Emil Kraeplin parece ter sido o primeiro a usar o termo “estados depressivos” para incluir vários tipos de melancolia (DAVIDSON, 2006). Assim, no final do séc. xix, início do séc. xx, entre a sexta e a oitava edições do seu tratado de psiquiatria, sugeriu, baseado no modelo médico, os termos “insanidade maníaco-depressiva”, posteriormente “melancolia involutiva” e, de novo, a categoria “maníaco-depressiva”. Já Sigmund Freud e Karl Abraham, e.g., entendiam que a melancolia estava relacionada com a perda simbólica ou real de um objeto amado (origem psicogénica). O conceito atual de depressão data então desta altura, sendo reconhecida e consensual a sua etiologia multifatorial (fatores genéticos e ambientais). Ainda assim, já no séc. xx, Viktor Frankl alertava para o perigo de reduzirmos o ser humano a um produto da interação gene-ambiente, olvidando a autodeterminação. Para este autor, as formas depressivas são produto do vazio existencial, da incapacidade de encontrarmos um sentido para a nossa própria vida.
Mais recentemente, Byung-Chul-Han sugere-nos uma leitura patológica das várias épocas. Segundo Han, a doença representativa do séc. xxi é o cansaço, imperando os verbos positivos “dever” e “poder”, que se traduzem num excesso de comunicação, de estímulos, de produção e de permissividade. Tal favorece a hiperatenção e promove a patologia neuronal, de que é exemplo a depressão, que, para Han, é uma regressão civilizacional, na medida em que constrange a descontração, a atenção profunda e a contemplação. No mesmo sentido, para José Tolentino Mendonça, as doenças dominantes, como a depressão, revelam-nos a nossa vulnerabilidade, e, como tal, o autor sensibiliza-nos para cultivarmos o desejo de vida, a curiosidade pelo outro e pelo que nos envolve, renunciando a um quotidiano, que, por apressado, nos empurra para um ritmo febril, sem pausas. Só assim, adotando uma forma de viver compassiva, autodescentrada e contemplativa, conseguiremos escapar à acédia, à depressão e a um sentido de incompletude.

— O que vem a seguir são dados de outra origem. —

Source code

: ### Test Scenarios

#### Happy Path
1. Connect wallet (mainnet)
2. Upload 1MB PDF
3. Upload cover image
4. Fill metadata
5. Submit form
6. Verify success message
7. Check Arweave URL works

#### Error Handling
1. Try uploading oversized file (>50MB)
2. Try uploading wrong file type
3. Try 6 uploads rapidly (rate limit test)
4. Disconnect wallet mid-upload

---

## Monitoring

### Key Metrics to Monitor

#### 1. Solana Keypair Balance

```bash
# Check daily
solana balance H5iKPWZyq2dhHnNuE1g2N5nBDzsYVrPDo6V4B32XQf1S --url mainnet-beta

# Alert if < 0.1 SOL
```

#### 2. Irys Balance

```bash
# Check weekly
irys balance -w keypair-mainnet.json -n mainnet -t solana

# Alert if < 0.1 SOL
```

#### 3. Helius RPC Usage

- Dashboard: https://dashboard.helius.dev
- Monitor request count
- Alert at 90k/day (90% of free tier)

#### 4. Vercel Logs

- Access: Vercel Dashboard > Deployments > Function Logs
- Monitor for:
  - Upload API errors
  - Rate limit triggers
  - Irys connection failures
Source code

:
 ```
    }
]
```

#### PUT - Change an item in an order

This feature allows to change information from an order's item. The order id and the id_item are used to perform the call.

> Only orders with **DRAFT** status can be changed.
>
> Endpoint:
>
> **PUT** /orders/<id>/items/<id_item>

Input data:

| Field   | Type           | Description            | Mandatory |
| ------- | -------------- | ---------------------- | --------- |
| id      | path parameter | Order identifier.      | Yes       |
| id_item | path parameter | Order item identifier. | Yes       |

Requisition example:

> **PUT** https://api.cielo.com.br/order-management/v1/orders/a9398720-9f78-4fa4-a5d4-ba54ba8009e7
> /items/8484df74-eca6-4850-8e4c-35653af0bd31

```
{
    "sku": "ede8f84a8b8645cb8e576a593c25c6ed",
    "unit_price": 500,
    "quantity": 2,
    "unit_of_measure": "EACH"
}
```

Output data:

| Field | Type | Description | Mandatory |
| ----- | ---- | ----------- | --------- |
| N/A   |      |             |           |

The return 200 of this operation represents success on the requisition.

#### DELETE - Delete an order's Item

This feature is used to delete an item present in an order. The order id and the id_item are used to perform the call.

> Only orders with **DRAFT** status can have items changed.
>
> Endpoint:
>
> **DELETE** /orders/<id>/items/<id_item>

De facto, a depressão tem inspirado ao longo das épocas inúmeras reflexões por parte de pensadores de diferentes áreas, e, neste sentido, o entendimento que dela fazemos será continuamente alvo de mutação.
Bibliog.: AMERICAN PSYCHIATRIC ASSOCIATION, Diagnostic and Statistical Manual of Mental Disorders DSM-5, Arlington, APA, 2013; BERRIOS, Germán Elias, “Melancholia and depression during the 19th century: A conceptual history”, British Journal of Psychiatry, n.º 153, 1988, pp. 298-304; CARMELITAS DESCALÇAS DO CONVENTO DE SANTA TERESA DO RIO DE JANEIRO, Obras de Santa Teresa de Jesus. As Fundações, Petrópolis, Editora Vozes, 1939; DAVIDSON, Kenneth, “Historical aspects of mood disorders”, Psychiatry, vol. 5, n.º 4, 2006, pp. 115-118; DOMÍNGUEZ MORANO, Carlos, Experiencia Mística y Psicoanálisis, Madrid, Fe y Secularidad, 1999; FRANKL, Viktor Emil, O Homem em busca de Um Sentido (12.ª ed.), Alfragide, Lua de Papel, 2020; HAN, Byung-Chul, A Sociedade do Cansaço, Lisboa, Relógio d’Água, 2014; MENDONÇA, José Tolentino, Rezar de Olhos Abertos, Lisboa, Quetzal, 2020; PAYKEL, Stern Eugene, “Basic concepts of depression”, Dialogues in Neuroscience, vol. 10, n.º 3, 2008, pp. 279-289; SALES, S. Francisco de, Introdução à Vida Devota, ed. TAVARES, António, Porto, Fundação Voz Portucalense, 2010; SANTA CRUZ, Alonso de, Sobre la Melancolia, Diagnóstico y Curácion de los Afectos Melancólicos (ac. 1569), Pamplona, Ediciones Universidad de Navarra, 2005.